• WHAT IS EXPECTED
From the line with "رقم فني تكييف كيفان 98025055 فني" through the final line of the entries below, write out each line exactly and nothing else.

• THE INPUT
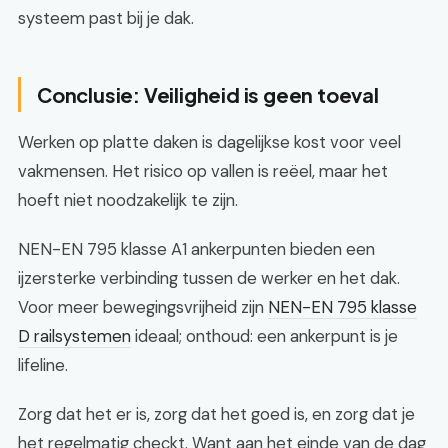
systeem past bij je dak.
Conclusie: Veiligheid is geen toeval
Werken op platte daken is dagelijkse kost voor veel
vakmensen. Het risico op vallen is reëel, maar het
hoeft niet noodzakelijk te zijn.
NEN-EN 795 klasse A1 ankerpunten bieden een
ijzersterke verbinding tussen de werker en het dak.
Voor meer bewegingsvrijheid zijn
NEN-EN 795 klasse
D railsystemen
ideaal; onthoud: een ankerpunt is je
lifeline.
Zorg dat het er is, zorg dat het goed is, en zorg dat je
het regelmatig checkt. Want aan het einde van de dag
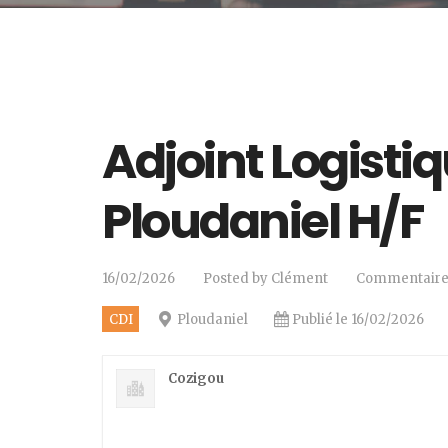
Adjoint Logistiq
Ploudaniel H/F
16/02/2026
Posted by
Clément
Commentaire
CDI
Ploudaniel
Publié le 16/02/2026
Cozigou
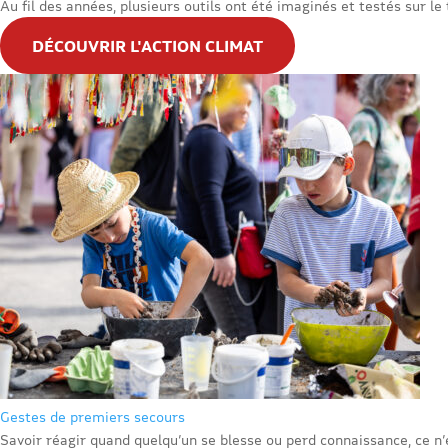
Au fil des années, plusieurs outils ont été imaginés et testés sur le 
DÉCOUVRIR L'ACTION CLIMAT
Gestes de premiers secours
Savoir réagir quand quelqu’un se blesse ou perd connaissance, ce n’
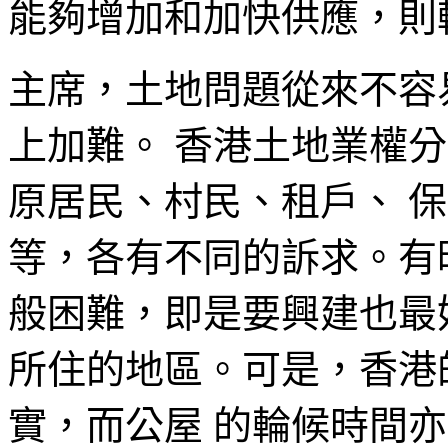
能夠增加和加快供應，則
主席，土地問題從來不容
上加難。 香港土地業權
原居民、村民、租戶、 
等，各有不同的訴求。有
般困難，即是要興建也最
所住的地區。可是，香港
實，而公屋 的輪候時間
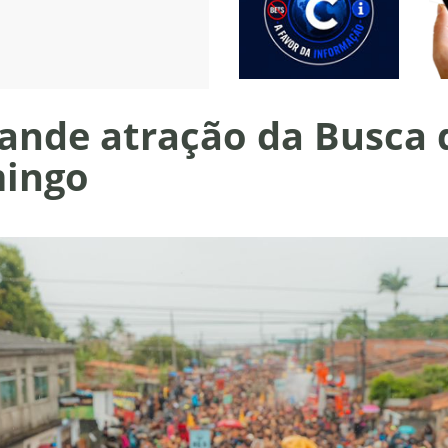
rande atração da Busca
mingo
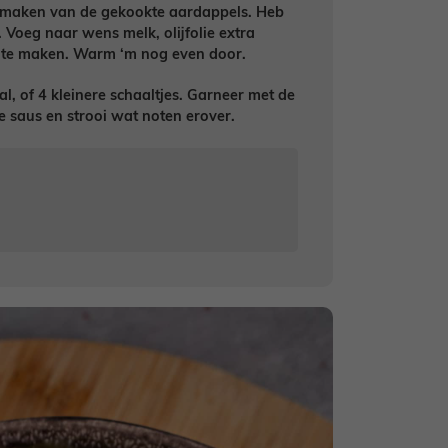
e maken van de gekookte aardappels. Heb
. Voeg naar wens melk, olijfolie extra
g te maken. Warm ‘m nog even door.
l, of 4 kleinere schaaltjes. Garneer met de
e saus en strooi wat noten erover.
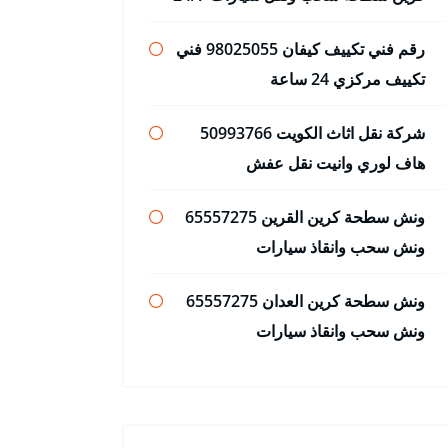
رقم فني تكييف كيفان 98025055 فني
تكييف مركزي 24 ساعة
شركة نقل اثاث الكويت 50993766
هاف لوري وانيت نقل عفش
ونش سطحة كرين القرين 65557275
ونش سحب وانقاذ سيارات
ونش سطحة كرين العدان 65557275
ونش سحب وانقاذ سيارات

• REPLY TO THE EXERCISE
رقم فني تكييف كيفان 98025055 فني
تكييف مركزي 24 ساعة
شركة نقل اثاث الكويت 50993766
هاف لوري وانيت نقل عفش
ونش سطحة كرين القرين 65557275
ونش سحب وانقاذ سيارات
ونش سطحة كرين العدان 65557275
ونش سحب وانقاذ سيارات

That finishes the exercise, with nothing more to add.